SMS (short message service), or text messaging, is a winning product. It’s the best possible solution when I non-urgently want to get a hold of a family member or friend. As such, it’s the first solution that comes to mind.
Text messages follow the two rules: it starts with a single primitive (the text message) and uses existing solutions (text, images, etc.).
A text message uses familiar solutions. Text, of course, but also links, gifs, and images. Nothing in a text message feels unfamiliar. On modern devices, you can also send audio messages and more.
Typically text messages are tied to your phone number. Another familiar solution. You could text with an app like WhatsApp, but then you’d have to download and learn to use a new app. WhatsApp is not a winning product for grandma, but it might be a winning product for someone else.
If I had family and friends who lived overseas and had to pay international SMS rates, WhatsApp might be best-in-class for me. WhatsApp might be the winning product for people messaging country to country.
If I was extra careful about privacy and security, I might use an encrypted messaging service like Signal or Telegram.

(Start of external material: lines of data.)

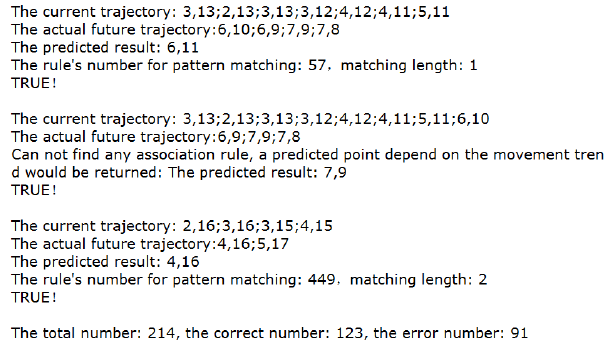
Fig. 6. Predicted results (Console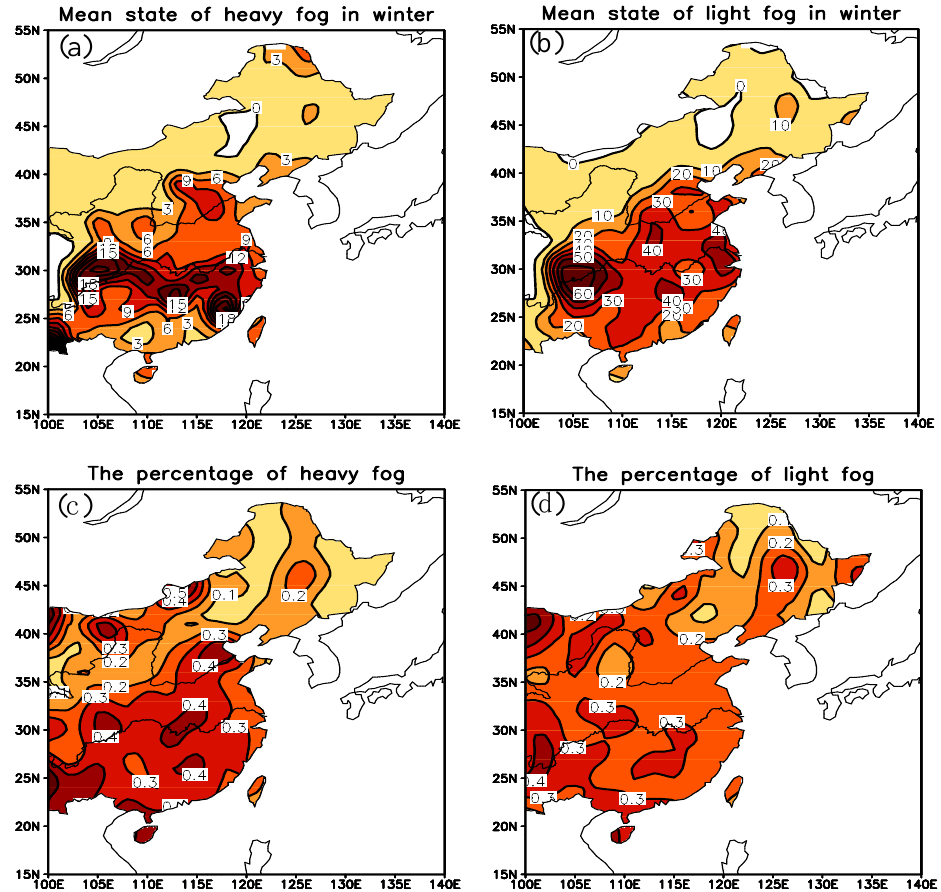
Figure 2. Climatology of winter fog days in east China during 1954–2007, respectively for ( a ) heavy fog and ( b ) light fog (unit: day). The ratio of winter fog days on the annual average with ( c ) heavy fog and ( d ) light fog.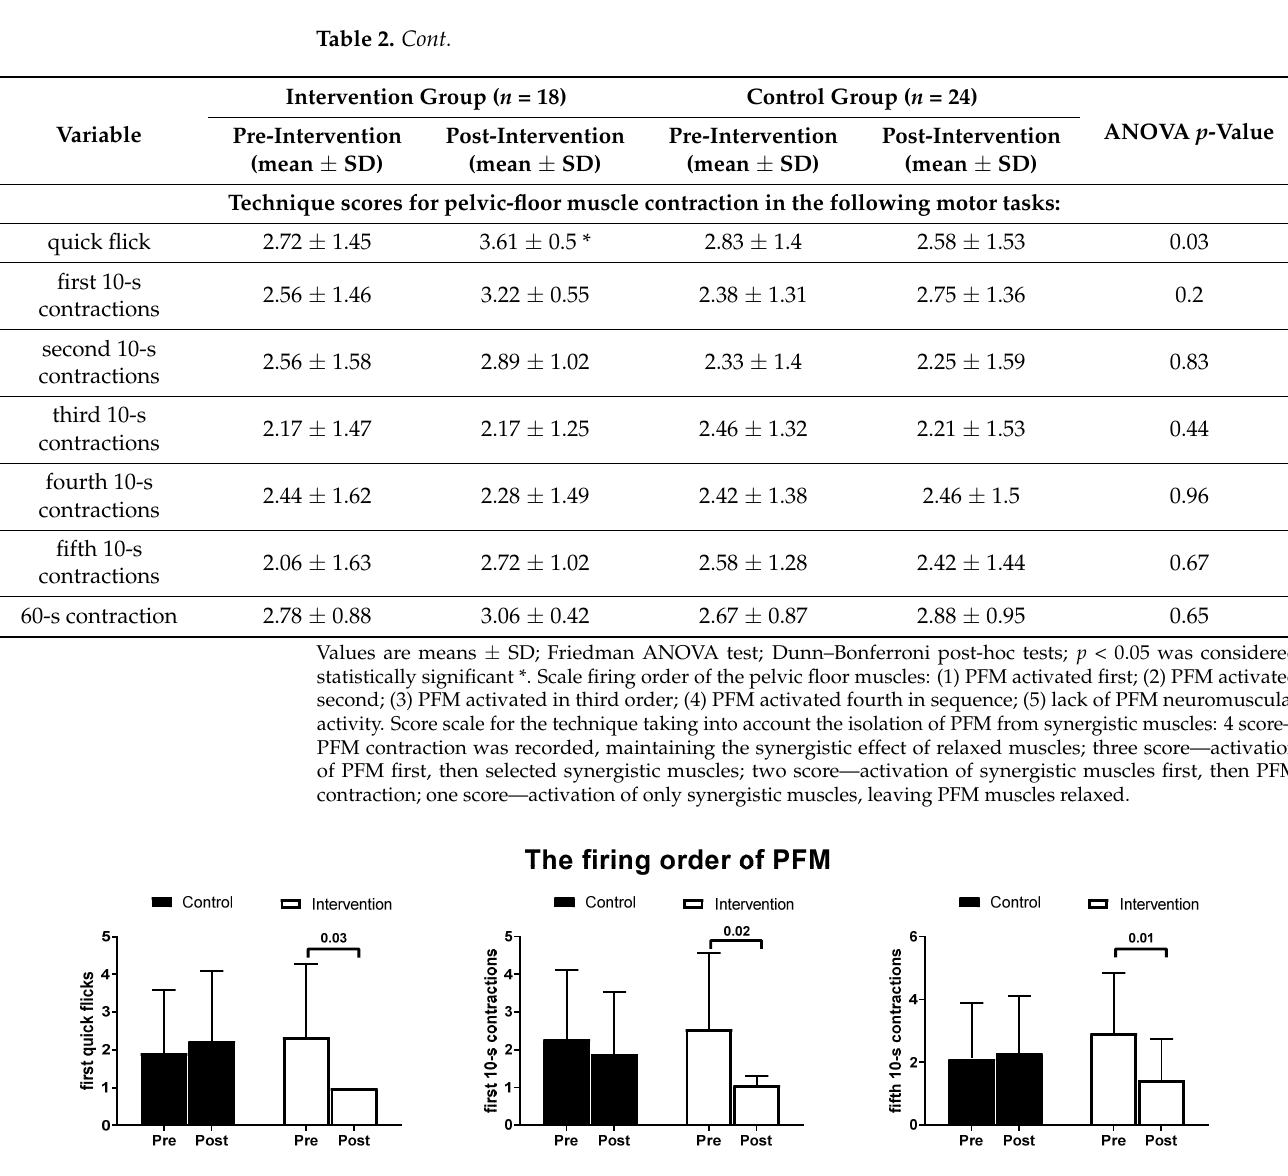
Figure 2. Changes in the firing order of the pelvic floor muscles in: ( a ) quick flick; ( b ) first 10-s contractions; ( c ) fifth 10-s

Privacy might be so important for some folks, that one of these apps comes to mind before a simple text message does. For privacy-minded individuals, Signal might be their winning product.
For most of us, SMS makes the most sense because it uses widespread solutions like phone numbers, text, and images. This makes it easy to communicate with people owning a phone, and with content that we’d both understand. If we want more specific features, like richer content (Snapchat, TikTok, Instagram), or international communication (WhatsApp, Messenger), we could choose those products instead.
SMS has been a winning product for a while.